South Carolina would offer free HPV vaccines to middle school students under a bill approved by the state House of Representative on Wednesday.
The human papillomavirus (HPV) vaccines would be recommended for students, particularly girls, entering seventh grade — but it would not be required. HPV is a sexually-transmitted disease that has been linked to cervical cancer cases in women. Men are considered to be at a lesser risk but can also get cancer through the virus.
The bill would allow the state Department of Health and Environmental Control to offer the vaccines at its clinics for uninsured teens who might not otherwise get the vaccines. “South Carolina ranks eighth in the nation for cervical cancer mortality rates,” lead sponsor State Rep. Beth Bernstein, D-Columbia, said on the House floor. “At the same time, this state ranks 47th for the number of young women who are receiving the HPV vaccine. That should tell us something.”
The bill passed in an 83-27 vote. All “no” votes came from Republicans. The measure will head to the Senate after another procedural vote on Thursday.
Gov. Nikki Haley vetoed similar legislation in 2012, saying the House had not set aside enough funds to cover an estimated $520,000 price tag. Bernstein said the Governor’s Office has given its support to this year’s version of the bill, which would not require DHEC to operate the program unless it had enough funding to do so.
The Gardasil vaccine offered to teens is somewhat controversial — as the disease is spread sexually and the vaccine’s side effects have been noted by some conservative groups. The Food and Drug Administration (FDA) lists those side effects as headaches, fever, and potential pain and swelling along the area of injection.

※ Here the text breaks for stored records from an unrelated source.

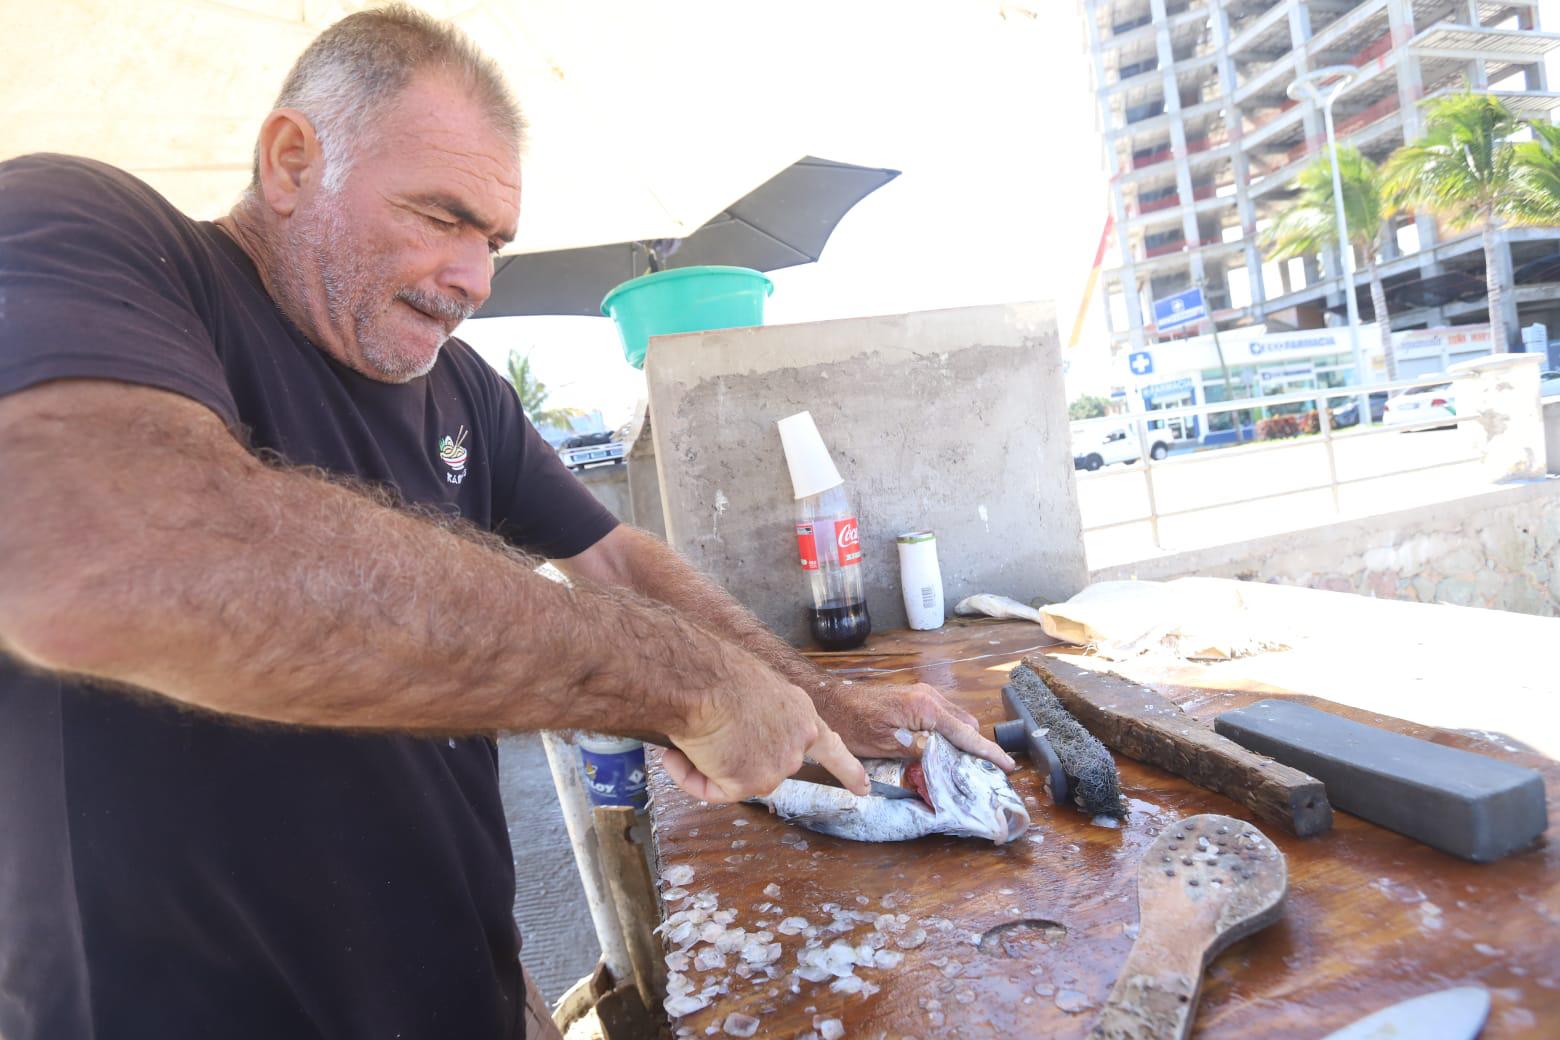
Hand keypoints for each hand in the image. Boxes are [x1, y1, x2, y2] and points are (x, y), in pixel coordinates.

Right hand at [658, 653, 868, 803]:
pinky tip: (682, 750)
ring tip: (694, 730)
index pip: (830, 746)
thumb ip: (758, 717)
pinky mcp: (751, 784)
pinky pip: (711, 790)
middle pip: (764, 766)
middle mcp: (798, 742)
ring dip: (705, 761)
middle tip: (705, 734)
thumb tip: (731, 734)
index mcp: (800, 712)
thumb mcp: (753, 690)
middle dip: (732, 758)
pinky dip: (690, 774)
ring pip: (732, 778)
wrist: (702, 680)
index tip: (864, 788)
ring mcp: (778, 765)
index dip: (847, 769)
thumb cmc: (717, 671)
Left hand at [813, 679, 1016, 771]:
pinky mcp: (916, 698)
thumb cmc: (852, 723)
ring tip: (960, 766)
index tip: (1007, 765)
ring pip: (957, 720)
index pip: (966, 734)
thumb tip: (944, 758)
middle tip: (977, 773)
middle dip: (975, 748)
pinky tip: (940, 750)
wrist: (831, 701)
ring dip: (961, 741)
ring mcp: (924, 695)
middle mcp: (930, 697)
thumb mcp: (884, 744)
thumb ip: (918, 749)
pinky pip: (944, 716)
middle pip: (967, 725)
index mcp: (925, 707)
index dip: (988, 752)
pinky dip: (949, 733)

State Rep. Chip Huggins, R-Columbia, helped sustain the governor’s veto three years ago when he gave an emotional speech outlining severe immune issues he said his own daughter developed after getting the vaccine. He gave a more restrained speech Wednesday, only warning legislators that side effects do exist before voting in favor of the bill himself.
“We’re trying to look at something here that probably is for the betterment of a whole population,” Huggins said. “I understand that it is a very small percentage. My child happened to fall in that percentage and I want you to be aware of that.”
A 2009 Centers for Disease Control study determined Gardasil is no more dangerous than any other vaccine. A 2010 study published in the Pediatric Infectious Disease Journal reported that 0.05 percent of Gardasil clinical trial participants experienced a serious reaction to the treatment.
The vaccine’s supporters said that rate was almost negligible. “While you’re worried about the… side effect rate, six South Carolinians will die of cervical cancer this month. This month, folks,” State Rep. Robert Ridgeway, a Manning Democrat and obstetrician, told his colleagues.
The bill would also require DHEC to publish brochures that could be offered at schools explaining the HPV vaccine. The brochures must note the vaccine is optional, according to the proposal’s language.